Eso revela el trabajo de la periodista Tali Goldman, autora de un libro de título y contenido contundentes: La marea sindical. Mujeres y gremios en la nueva era feminista.

–¿Por qué decidiste posar la vista en los sindicatos?

–El sindicalismo me atrae desde muchos lugares, en especial como espacio de hacer política. Entonces me pregunté: ¿cómo hacen política las mujeres en los sindicatos? En ese espacio la mujer siempre estuvo invisibilizada, o relegada a temáticas de género o «sociales», las áreas más «feminizadas». Pero en medio de las olas de la marea feminista empecé a ver que las mujeres también empezaban a cuestionar esos lugares históricamente dados. Las mujeres feministas, trabajadoras y sindicalistas también están pidiendo pista para ocupar otros espacios dentro de sus sindicatos. Ese maridaje entre sindicalismo y feminismo me pareció fascinante y sobre todo revolucionario. Porque los sindicatos, al igual que la mayoría de los espacios, están atravesados por lógicas machistas y patriarcales.

–¿Qué determina que algunos gremios sean más patriarcales que otros? ¿La actividad que representan o la cultura dominante?

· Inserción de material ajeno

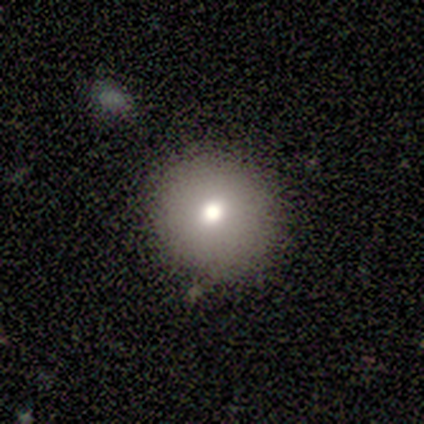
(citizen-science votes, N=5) Smooth or featured? smooth (60%)
How rounded? round (100%)
Merging? none (100%)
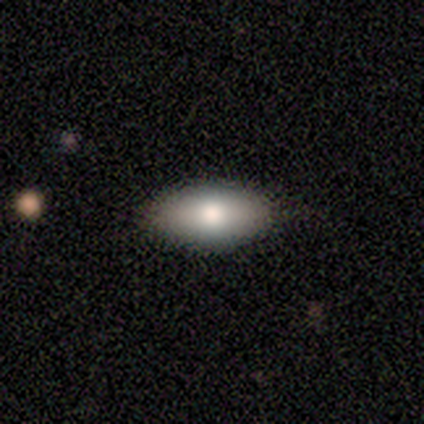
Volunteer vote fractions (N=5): smooth 80%, featured or disk 20%, star or artifact 0%. Down the decision tree: how rounded — in between (100%); merging — none (100%).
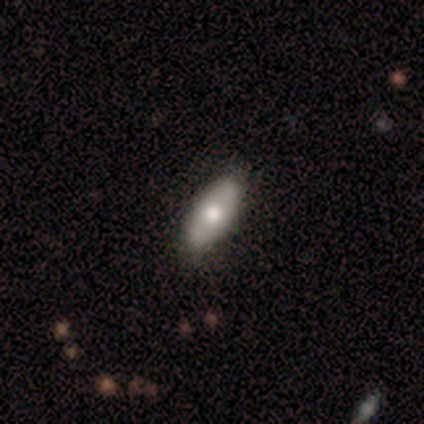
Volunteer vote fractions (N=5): smooth_or_featured: smooth (p=1.00)
how_rounded: in between (p=1.00)
merging: none (p=0.80) [alt: major disturbance p=0.20]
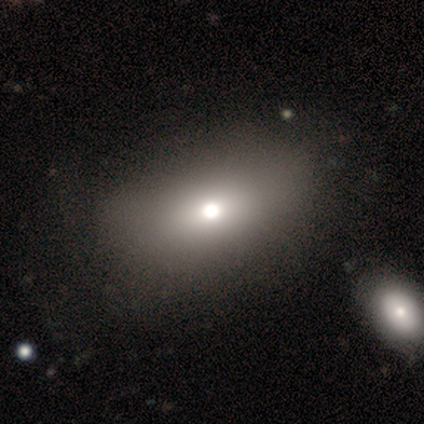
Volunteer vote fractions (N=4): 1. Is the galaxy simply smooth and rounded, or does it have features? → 50% smooth (tied), 50% featured or disk (tied), 0% star or artifact.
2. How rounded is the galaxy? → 100% in between, 0% round, 0% cigar-shaped.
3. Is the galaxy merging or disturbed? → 50% none, 25% minor disturbance, 25% major disturbance, 0% merger.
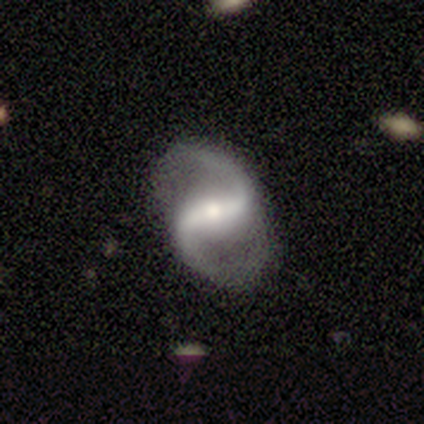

–Yo tomé el caso de gremios muy masculinizados. Es decir, de trabajos que tienen un porcentaje mucho mayor de varones que de mujeres. Por ejemplo la UOM, Camioneros, curtidores. En ese sentido, me interesaba ver cómo las mujeres se movían en esos espacios que están monopolizados más que nada por hombres. No sé si diría que hay más o menos patriarcales, sino que toda la cultura sindical está atravesada por una estructura patriarcal, como el resto de la sociedad. Lo que es curioso es que por ahí incluso en los gremios que claramente son de mayoría de mujeres, como por ejemplo docentes, las cúpulas sindicales estén ocupadas por varones. Por otro lado, hay actividades que históricamente fueron realizadas por varones y que hoy en día eso está cambiando. El fondo de la cuestión, entonces, tiene que ver justamente con que hoy las mujeres están pidiendo ocupar esos espacios: ser colectiveras, ser conductoras de tren, estar en las fábricas, estar en las plantas productivas. Todos trabajos que históricamente fueron realizados por varones, donde estaba implícito que las mujeres no podían realizarlos. Eso se está poniendo en cuestión y problematizando.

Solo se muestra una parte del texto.